▶ _EXERCISE BRIEF_:
Below are entries. Reproduce exactly the lines between the line holding "0 0 0 0 1.4" and the line holding "<!-- green -->", inclusive, and only those.

[[ DATA open ]]

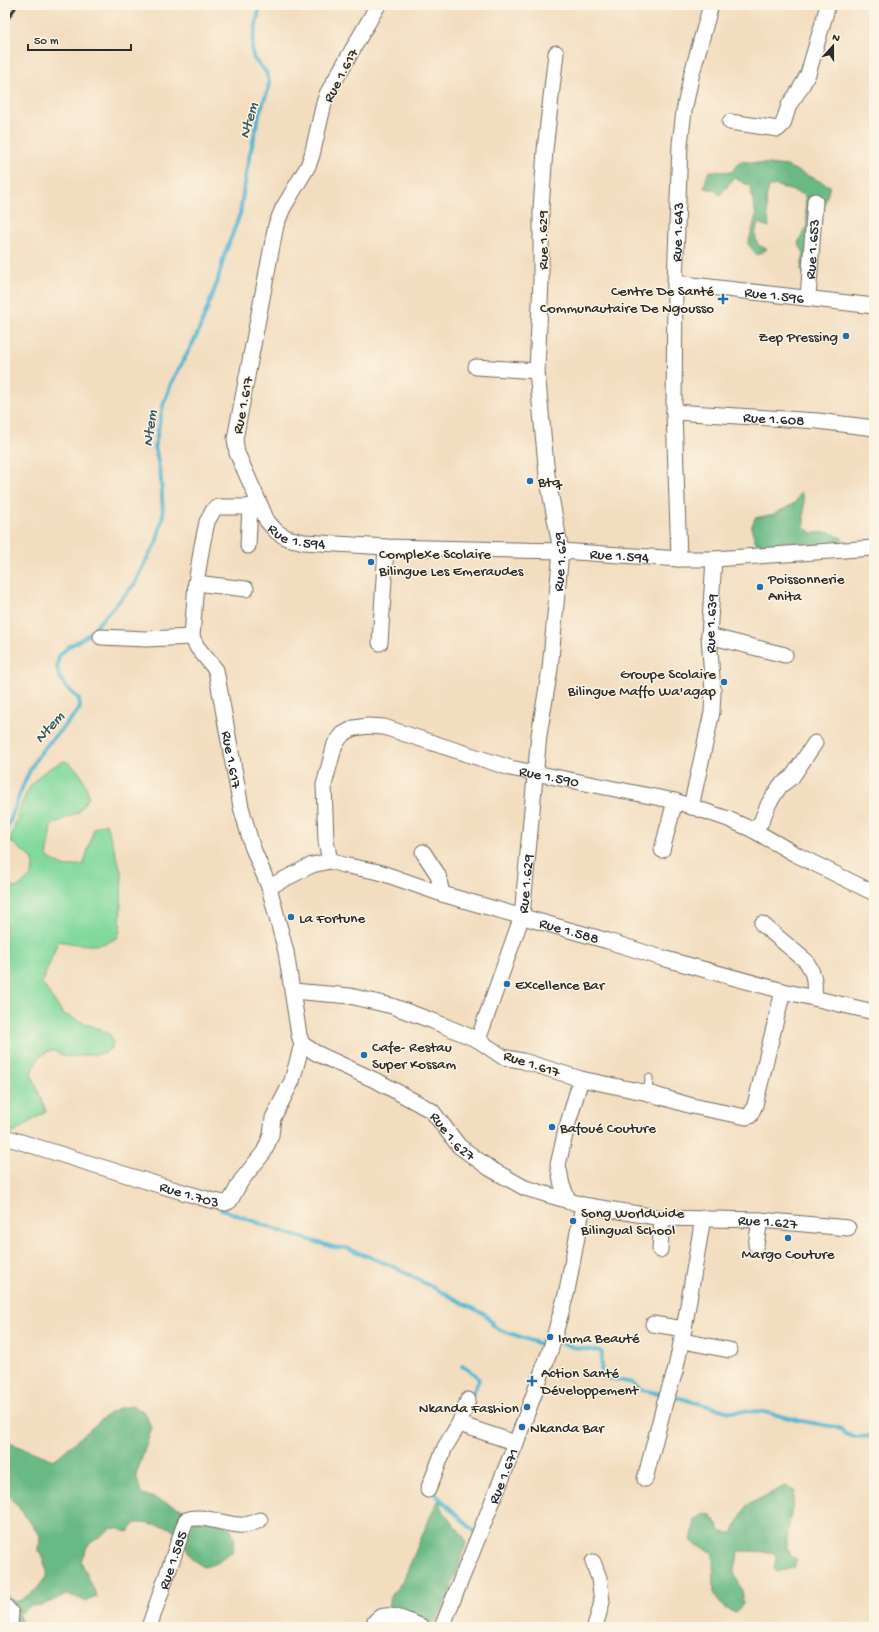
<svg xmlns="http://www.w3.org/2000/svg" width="879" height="1632" font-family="'Gochi Hand',sans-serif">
<rect width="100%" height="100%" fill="#fcf5e5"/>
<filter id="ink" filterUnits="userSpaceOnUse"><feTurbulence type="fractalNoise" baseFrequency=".025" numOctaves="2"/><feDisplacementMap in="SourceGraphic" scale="8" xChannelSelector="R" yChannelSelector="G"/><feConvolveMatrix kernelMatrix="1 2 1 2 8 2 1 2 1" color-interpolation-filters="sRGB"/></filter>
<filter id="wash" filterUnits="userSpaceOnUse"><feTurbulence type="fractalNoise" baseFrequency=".012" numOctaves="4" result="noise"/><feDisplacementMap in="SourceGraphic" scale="16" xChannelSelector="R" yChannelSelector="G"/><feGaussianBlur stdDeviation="0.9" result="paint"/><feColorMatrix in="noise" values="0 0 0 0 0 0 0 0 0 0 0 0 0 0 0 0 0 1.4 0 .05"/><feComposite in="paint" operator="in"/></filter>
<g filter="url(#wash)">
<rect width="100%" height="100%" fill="#f3ddbf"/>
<!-- green -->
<path fill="#82d99e" stroke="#568264" d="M65,761C80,768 85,781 89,796L79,812L51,825L47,857L65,867L84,864L94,828L106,823L122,874L120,930L118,937C99,950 80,944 58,941L42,983L63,1014L106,1032L111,1036L113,1043L110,1049L105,1053L68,1057L51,1050L40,1056L31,1073L46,1111L5,1139V884L16,888C30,878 34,877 33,859L10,841C22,804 24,776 65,761Z"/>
<!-- forest -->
<g fill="#69b985" stroke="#4a7258">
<path d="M740,161L787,166L830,186L804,274L801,269L804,253L798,243L807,227L805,195L775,185L769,188L766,197L769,227L758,223L755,235L758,245L767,249L757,255L748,244L756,215L750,186L734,178L720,195L714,190L704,188L708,173L710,171L732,172Z"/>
<path d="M801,492L804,499V528L812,533L829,532L843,539C829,557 811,544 794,542C780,541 770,546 756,543L751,528L755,518L774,514L795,503Z"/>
<path d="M132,1406L143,1411L152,1428L136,1475L141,1493L230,1528L235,1539L233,1551L217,1563L204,1567L193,1560L179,1535L168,1527L142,1523H136L128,1532L116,1528L110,1529L88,1545L81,1561L97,1597L86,1601L67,1594L43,1605L31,1606L18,1614L24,1627H5V1593L13,1601H19L36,1590L46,1577L47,1570L39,1550L40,1535L5,1490V1449L10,1443L54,1460L108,1414L119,1408Z"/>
<path d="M785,1486L795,1490L786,1544L790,1556L797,1559L794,1568L776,1572L774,1570L776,1557L772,1552L739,1551L734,1573L742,1590L743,1603L736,1613L724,1608L714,1595L713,1553L691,1542L695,1520L705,1513L711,1515L721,1532L732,1533L747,1505Z"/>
<path d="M439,1500L444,1512L463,1536L466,1543L449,1596L437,1620L432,1623C416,1619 404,1611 388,1607L391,1595L403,1581L433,1510Z"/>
</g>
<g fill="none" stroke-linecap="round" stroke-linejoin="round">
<!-- stream -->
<g stroke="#50b6cf" stroke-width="4">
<path d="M5,834C15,809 25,773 41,752C53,737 68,724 80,708L79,699L66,687L59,676L57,666L59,656L68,647L88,635L134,585L150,553L156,544L163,515L161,478L155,446L163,405L171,384L197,335L217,283L224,256L240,214L247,167L260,111L268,90L269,82L266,72L254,59L252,50L253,40L260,5"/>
<path d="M221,1209L277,1230L333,1247L347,1248L392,1266L486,1315L493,1325L498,1329L549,1347"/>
<path d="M556,1342L577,1348L600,1351L602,1353L601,1374L603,1377L633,1383L642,1390L680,1398L730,1412L753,1411L765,1412L801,1421L835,1427L841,1429L845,1434L855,1437L874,1436"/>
<path d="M462,1366L475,1374L479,1380L470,1399"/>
<path d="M431,1490L476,1533"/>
</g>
</g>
</g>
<g filter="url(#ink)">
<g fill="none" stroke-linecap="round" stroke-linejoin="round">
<!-- service casing -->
<g stroke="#71695f" stroke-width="9">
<path id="service" d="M648,1093L649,1078"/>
</g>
<!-- minor casing -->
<g stroke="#71695f" stroke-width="17">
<g id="minor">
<path id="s1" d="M378,5L327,94L324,103L312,155L308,166L283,208L276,225L235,439L237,453L261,507H218L214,509L207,522L202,546L196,583L192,637L197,647L216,670L241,807L252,846L269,887L286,952L299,1035L302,1044L316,1053L381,1083L432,1111L459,1146L489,1168L525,1188L583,1205L662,1218L760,1220L848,1228"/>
<path d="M730,122L778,129L783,124L789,105L800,89L808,74L828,5"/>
<path id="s2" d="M675,283L874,306"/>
<path id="s3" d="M808,298L815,201"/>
<path d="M476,367L537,371"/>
<path id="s4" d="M674,412L818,421L874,428"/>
<path id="s5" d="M261,507L267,521L277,532L287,538L304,542L386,547L561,551L679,559H714L874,548"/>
<path d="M248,546L250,506"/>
<path id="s6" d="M679,559L674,412L675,283L680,144L684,111L692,73L711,5"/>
<path d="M196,583L246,589"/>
<path d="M709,636L785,655"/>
<path d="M101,637L146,639L192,637"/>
<path d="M380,643L386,547"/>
<path id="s7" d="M691,807L712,712L713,692L709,636L714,559"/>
<path d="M753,830L761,822L769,803L780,786L792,777L815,743"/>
<path d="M662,850L675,801"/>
<path d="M423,852L438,875L442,894"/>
<path id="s8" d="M330,861L326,841L324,785L335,744L343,734L354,728L368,726L384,727L510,768L675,801L728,819L753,830L795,854L874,893"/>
<path id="s9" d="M269,887L312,865L330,861L343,865L379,872L442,894L608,941L662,958L783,991L874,1012"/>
<path d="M762,924L806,961C815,975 815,982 814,998"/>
<path d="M293,991L350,996L392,1006L433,1021L478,1040L503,1057L523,1061L581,1079L648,1093L692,1106L746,1117L750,1116L755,1105L783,991"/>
<path id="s10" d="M478,1040L522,916L539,735L550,669L561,551L547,475L537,371L541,280V209L545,150L556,53"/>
<path id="s11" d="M5,1137L159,1185L210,1200L225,1203L230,1201L241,1181L264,1152L271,1135L273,1118L292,1081L302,1044"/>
<path d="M569,1202L562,1185L558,1165L566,1130L581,1079"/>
<path d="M756,1245L760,1220"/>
<path d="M660,1250L662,1218"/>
<path d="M684,1329L703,1218"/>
<path d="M683,1341L729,1350"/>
<path d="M459,1424L516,1443"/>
<path d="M645,1479L665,1402L675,1372L684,1329L653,1324"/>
<path d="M428,1490L445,1447L459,1424L468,1400"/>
<path d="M593,1562L599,1578L602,1602L595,1627"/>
<path d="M5,1606L11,1613L10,1627"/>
<path id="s12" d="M149,1627L186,1520C203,1514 221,1524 239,1525C246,1526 253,1523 260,1520"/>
<path d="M372,1627C381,1605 407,1621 422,1627"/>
<path id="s13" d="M442,1627L516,1443L551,1348L567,1291L583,1205"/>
</g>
</g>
<!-- service -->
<use href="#service" stroke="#fff" stroke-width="7"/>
<!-- minor -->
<use href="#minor" stroke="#fff" stroke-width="15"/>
<!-- rail -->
<path stroke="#2b2b2b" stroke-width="3" d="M5,23L17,5"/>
</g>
</g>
<!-- markers -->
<g fill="#1f6fb2" stroke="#fcf5e5" stroke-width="1.5">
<path d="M721 293h4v4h4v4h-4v4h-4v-4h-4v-4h4z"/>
<circle cx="846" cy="336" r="4"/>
<circle cx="530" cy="481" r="4"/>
<circle cx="371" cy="562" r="4"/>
<circle cx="760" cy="587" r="4"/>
<circle cx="724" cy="682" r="4"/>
<circle cx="291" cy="917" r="4"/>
<circle cx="507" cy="984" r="4"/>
<circle cx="364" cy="1055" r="4"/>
<circle cx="552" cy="1127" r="4"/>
<circle cx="573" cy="1221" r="4"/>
<circle cx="788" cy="1238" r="4"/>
<circle cx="550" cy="1337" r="4"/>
<path d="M530 1375h4v4h4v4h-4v4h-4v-4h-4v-4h4z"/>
<circle cx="527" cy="1407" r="4"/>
<circle cx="522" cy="1427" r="4"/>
</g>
<g text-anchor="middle" stroke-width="3" stroke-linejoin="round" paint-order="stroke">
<!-- street labels -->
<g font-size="15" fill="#2b2b2b" stroke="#fcf5e5">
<text transform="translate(340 75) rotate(-62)" y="5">Rue 1.617</text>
<text dy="5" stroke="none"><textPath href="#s6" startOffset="327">Rue 1.643</textPath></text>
<text transform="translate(542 240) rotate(-90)" y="5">Rue 1.629</text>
<text dy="5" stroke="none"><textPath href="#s3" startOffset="49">Rue 1.653</textPath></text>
<text dy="5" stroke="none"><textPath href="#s2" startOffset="100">Rue 1.596</textPath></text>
<text transform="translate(242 405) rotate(-79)" y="5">Rue 1.617</text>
<text dy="5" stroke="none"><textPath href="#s4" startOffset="100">Rue 1.608</textPath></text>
<text dy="5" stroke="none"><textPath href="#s5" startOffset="51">Rue 1.594</textPath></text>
<text dy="5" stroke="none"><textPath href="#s5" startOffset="375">Rue 1.594</textPath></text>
<text dy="5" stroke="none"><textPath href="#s10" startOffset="488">Rue 1.629</textPath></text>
<text dy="5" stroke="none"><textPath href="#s7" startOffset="186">Rue 1.639</textPath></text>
<text dy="5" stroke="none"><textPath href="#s1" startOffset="846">Rue 1.617</textPath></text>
<text dy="5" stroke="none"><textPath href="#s8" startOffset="347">Rue 1.590</textPath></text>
<text dy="5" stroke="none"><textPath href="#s10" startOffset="164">Rue 1.629</textPath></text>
<text dy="5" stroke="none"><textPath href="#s9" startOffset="316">Rue 1.588</textPath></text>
<text transform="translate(532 1063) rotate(18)" y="5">Rue 1.617</text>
<text dy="5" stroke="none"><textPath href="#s1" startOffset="1319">Rue 1.627</textPath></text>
<text dy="5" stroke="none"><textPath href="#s11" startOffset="193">Rue 1.703</textPath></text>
<text dy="5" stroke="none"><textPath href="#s1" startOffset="1655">Rue 1.627</textPath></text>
<text dy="5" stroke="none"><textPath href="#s13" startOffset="163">Rue 1.671</textPath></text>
<text dy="5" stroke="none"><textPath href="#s12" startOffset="71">Rue 1.585</textPath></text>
</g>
<!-- poi labels -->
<g font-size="15" fill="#2b2b2b" stroke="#fcf5e5" text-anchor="start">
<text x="714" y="295" text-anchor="end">Centre De Santé<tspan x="714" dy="17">Communautaire De Ngousso</tspan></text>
<text x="838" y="341" text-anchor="end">Zep Pressing</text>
<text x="538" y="486">Btq</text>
<text x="379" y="558">Complexe Scolaire<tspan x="379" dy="17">Bilingue Les Emeraudes</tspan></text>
<text x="768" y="583">Poissonnerie<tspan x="768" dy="17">Anita</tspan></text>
<text x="716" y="678" text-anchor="end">Groupe Scolaire<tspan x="716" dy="17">Bilingue Maffo Wa'agap</tspan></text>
<text x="299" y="922">La Fortune</text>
<text x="515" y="989">Excellence Bar</text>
<text x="372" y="1051">Cafe- Restau<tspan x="372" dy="17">Super Kossam</tspan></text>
<text x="560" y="1132">Bafoué Couture</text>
<text x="581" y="1217">Song Worldwide<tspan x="581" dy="17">Bilingual School</tspan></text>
<text x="788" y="1258" text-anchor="middle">Margo Couture</text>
<text x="558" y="1342">Imma Beauté</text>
<text x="541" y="1377">Action Santé<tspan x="541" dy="17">Développement</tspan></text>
<text x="519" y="1412" text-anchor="end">Nkanda Fashion</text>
<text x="530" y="1432">Nkanda Bar</text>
</g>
<!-- water labels -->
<g font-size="16" font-style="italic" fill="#385c64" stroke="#fcf5e5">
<text transform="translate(247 120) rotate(-75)" y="6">Ntem</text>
<text transform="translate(148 428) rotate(-83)" y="6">Ntem</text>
<text transform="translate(48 726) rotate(-49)" y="6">Ntem</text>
</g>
</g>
<!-- margin -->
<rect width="879" height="1632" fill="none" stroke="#fcf5e5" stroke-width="20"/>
<!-- north arrow -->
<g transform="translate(833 46) rotate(21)" stroke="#fcf5e5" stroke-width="3" paint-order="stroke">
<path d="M0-3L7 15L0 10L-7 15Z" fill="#2b2b2b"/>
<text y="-6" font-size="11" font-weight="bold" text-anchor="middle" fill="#2b2b2b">N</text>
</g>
<!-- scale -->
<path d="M28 44v6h103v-6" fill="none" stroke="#2b2b2b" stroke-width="2"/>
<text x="34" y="44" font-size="12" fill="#2b2b2b" stroke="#fcf5e5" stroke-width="3" paint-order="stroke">50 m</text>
</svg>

[[ DATA closed ]]

▶ _TASK SOLUTION_:
<filter id="wash" filterUnits="userSpaceOnUse"><feTurbulence type="fractalNoise" baseFrequency=".012" numOctaves="4" result="noise"/><feDisplacementMap in="SourceGraphic" scale="16" xChannelSelector="R" yChannelSelector="G"/><feGaussianBlur stdDeviation="0.9" result="paint"/><feColorMatrix in="noise" values="0 0 0 0 0 0 0 0 0 0 0 0 0 0 0 0 0 1.4 0 .05"/><feComposite in="paint" operator="in"/></filter>
<g filter="url(#wash)">
<rect width="100%" height="100%" fill="#f3ddbf"/>
<!-- green -->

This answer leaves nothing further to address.